Hydration of an apolar solute in a two-dimensional waterlike lattice fluid
C. Buzano, E. De Stefanis, and M. Pretti

TL;DR
This study extends a 2D lattice water model to include apolar solutes, revealing hydrophobic hydration signatures such as positive transfer free energy and temperature-dependent enthalpy and entropy.
Contribution
It introduces a novel extension of a waterlike lattice model to simulate hydrophobic solutes and analyzes their thermodynamic behavior.
Findings
Apolar molecules exhibit hydrophobic hydration signatures.
Transfer free energy is large and positive.
Transfer entropy is negative at low temperatures.
Abstract
In a previous work, we investigated a two-dimensional lattice-fluid model, displaying some waterlike thermodynamic anomalies.
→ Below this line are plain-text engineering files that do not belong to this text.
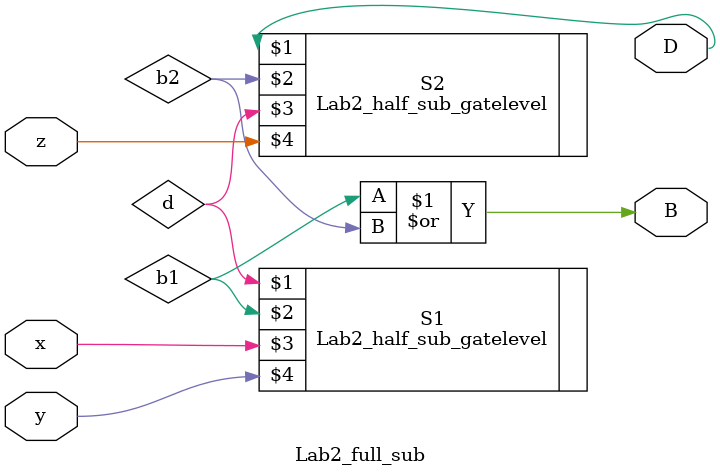
<source format=v>
module Lab2_full_sub(output D, B, input x, y, z);
	wire	b1, b2, d;

	Lab2_half_sub_gatelevel	S1(d, b1, x, y);
	Lab2_half_sub_gatelevel	S2(D, b2, d, z);
	or			OR(B, b1, b2);
endmodule

</source>
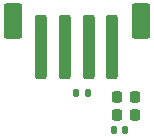
<source format=gbp>
G04 #@! TF.GenerationSoftware,KiCad,Pcbnew,(6.0.0)*
G04 #@! TF.CreationDate,2022-04-16T23:03:05-07:00*
G04 #@! TF.ProjectId,YellCubeLights,59656c6c-4375-4626-954c-69676874732e,rev?*
G04 #@! TF.SameCoordinates,Original*
G04 #@! TF.FileFunction,Paste,Bot*
G04 #@! TF.FilePolarity,Positive*
%FSLAX46Y46*%
G04 Gerber Fmt 4.6, Leading zero omitted, Abs format (unit mm)*
G04 Created by KiCad (PCBNEW (6.0.0)) date 2022-04-16 23:03:05*
%MOMM*%
%LPD*%
G01*
G04 APERTURE LIST*
G04 Aperture macros list*
%AMRoundRect*
0 Rectangle with rounded corners*
0 $1 Rounding radius*
0 $2 $3 $4 $5 $6 $7 $8 $9 X,Y pos of 4 corners*
0 Add a 4 corners polygon primitive as box body*
4,1,4,$2,$3,$4,$5,$6,$7,$8,$9,$2,$3,0*
0 Add four circle primitives for the rounded corners*
1,1,$1+$1,$2,$3*
1,1,$1+$1,$4,$5*
1,1,$1+$1,$6,$7*
1,1,$1+$1,$8,$9*
0 Add four rect primitives between the rounded corners*
20,1,$1+$1,$2,$3,$4,$5,0*
20,1,$1+$1,$4,$5,$6,$7,0*
20,1,$1+$1,$6,$7,$8,$9,0*
20,1,$1+$1,$8,$9,$2,$3,0*%
G04 Aperture macros list end*
%ADD10RoundRect,0.250000X0.250000X2.500000X-0.250000X2.500000X-0.250000X-2.500000X0.250000X-2.500000X0*%
%ADD11RoundRect,0.250000X0.550000X1.250000X-0.550000X1.250000X-0.550000X-1.250000X0.550000X-1.250000X0*%
%ADD12RoundRect,0.225000X-0.225000X-0.250000X0.225000X-0.250000X0.225000X0.250000X-0.225000X0.250000X0*%
%ADD13RoundRect,0.140000X-0.140000X-0.170000X0.140000X-0.170000X0.140000X0.170000X-0.140000X0.170000X0*%
%ADD14RoundRect,0.135000X0.135000X0.185000X-0.135000X0.185000X-0.135000X-0.185000X0.135000X-0.185000X0*%
G04 APERTURE END LIST*
D10*
X144412000Y-85943000D03*
X142412000Y-85943000D03*
X140412000Y-85943000D03*
X138412000Y-85943000D03*
D11*
X136012000Y-83693000D03*
X146812000Y-83693000D03*
D12*
X144767000Y-91694000D03*
X146317000Y-91694000D03*
D13*
X144554000Y-92964000D03*
X145514000Y-92964000D03*
D14*
X142369000Y-89789000D03*
X141349000Y-89789000D03*
D12*
X144767000Y-90170000D03*
X146317000Y-90170000D03*
M02*

</source>
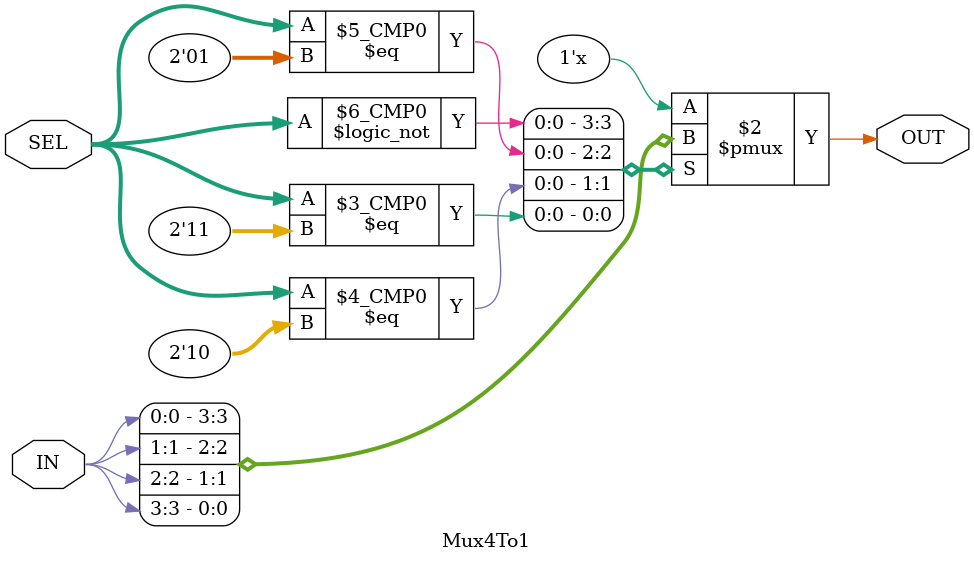
<source format=v>
`timescale 1ns/1ns

module Mux4To1( IN, OUT, SEL);
input wire[3:0] IN;
input wire[1:0] SEL;
output reg OUT;

always @(*) 
begin
	case (SEL)
		2'b00 : OUT <= IN[0];
		2'b01 : OUT <= IN[1];
		2'b10 : OUT <= IN[2];
		2'b11 : OUT <= IN[3];
	endcase	
end	
endmodule
</source>
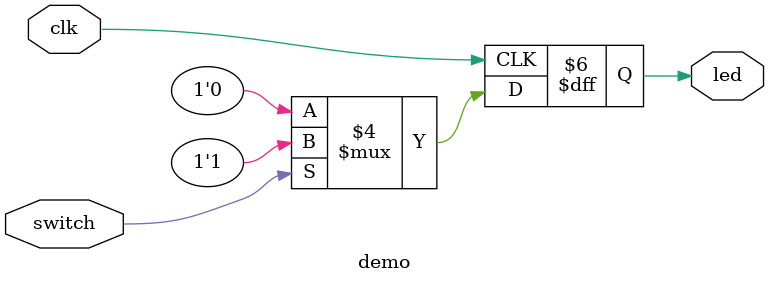
<source format=v>
`timescale 1ns / 1ps


module demo(clk, switch, led);
    input clk;
    input switch;
    output reg led;
    
    always @(posedge clk) begin
        if(switch == 1'b1) begin
            led <= 1'b1;
        end else begin
            led <= 1'b0;
        end
    end
endmodule

</source>
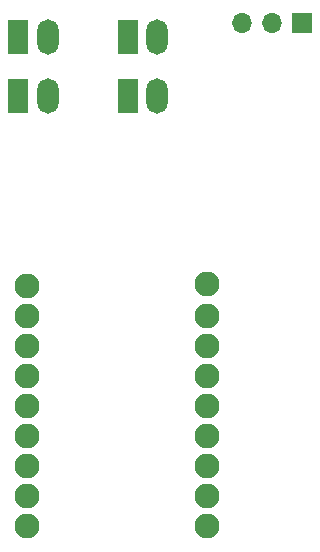
<source format=gbr>
%TF.GenerationSoftware,KiCad,Pcbnew,8.0.4*%
%TF.CreationDate,2024-08-15T17:47:52+02:00*%
%TF.ProjectId,Fingerprint_doorbell,46696e67-6572-4707-9269-6e745f646f6f,rev?*%
%TF.SameCoordinates,Original*%
%TF.FileFunction,Soldermask,Bot*%
%TF.FilePolarity,Negative*%
%FSLAX46Y46*%
G04 Gerber Fmt 4.6, Leading zero omitted, Abs format (unit mm)*
G04 Created by KiCad (PCBNEW 8.0.4) date 2024-08-15 17:47:52*
%MOMM*%
%LPD*%
G01*
G04 APERTURE LIST*
%ADD10R,1.700000X1.700000*%
%ADD11O,1.700000X1.700000*%
%ADD12R,1.800000X3.000000*%
%ADD13O,1.800000X3.000000*%
%ADD14C,2.109000*%
G04 APERTURE END LIST*
D10*
%TO.C,J4*%
X89540000Y-37500000D03*
D11*
X87000000Y-37500000D03*
X84460000Y-37500000D03*
%TD*%
D12*
%TO.C,J3*%
X74750000Y-38700000D03*
X74750000Y-43700000D03*
D13*
X77250000Y-38700000D03*
X77250000Y-43700000D03*
%TD*%
D12*
%TO.C,J2*%
X65500000Y-38700000D03*
X65500000Y-43700000D03*
D13*
X68000000Y-38700000D03*
X68000000Y-43700000D03*
%TD*%
D14*
%TO.C,U1*%
X66260000Y-67460000D03*
X66260000Y-70000000D03*
X66260000Y-72540000D03*
X66260000Y-64920000D03*
X66260000Y-75080000D03*
X66260000Y-77620000D03*
X66260000Y-59840000D03*
X66260000Y-80160000D03*
X81500000Y-80160000D03*
X81500000Y-77620000D03*
X81500000Y-75080000D03*
X81500000Y-72540000D03*
X81500000Y-70000000D03*
X81500000Y-67460000D03*
X81500000Y-64920000D03*
X66260000Y-62380000D03*
X81500000Y-62380000D03*
X81500000Y-59630000D03*
%TD*%
M02*

</source>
The model, defined on a triangular lattice, is now extended to aqueous solutions with apolar species. Water molecules are of the "Mercedes Benz" type, i.e., they possess a D3 (equilateral triangle) symmetry, with three equivalent bonding arms. Bond formation depends both on orientation and local density. The insertion of inert molecules displays typical signatures of hydrophobic hydration: large positive transfer free energy, large negative transfer entropy (at low temperature), strong temperature dependence of the transfer enthalpy and entropy, i.e., large (positive) transfer heat capacity. Model properties are derived by a generalized first order approximation on a triangle cluster.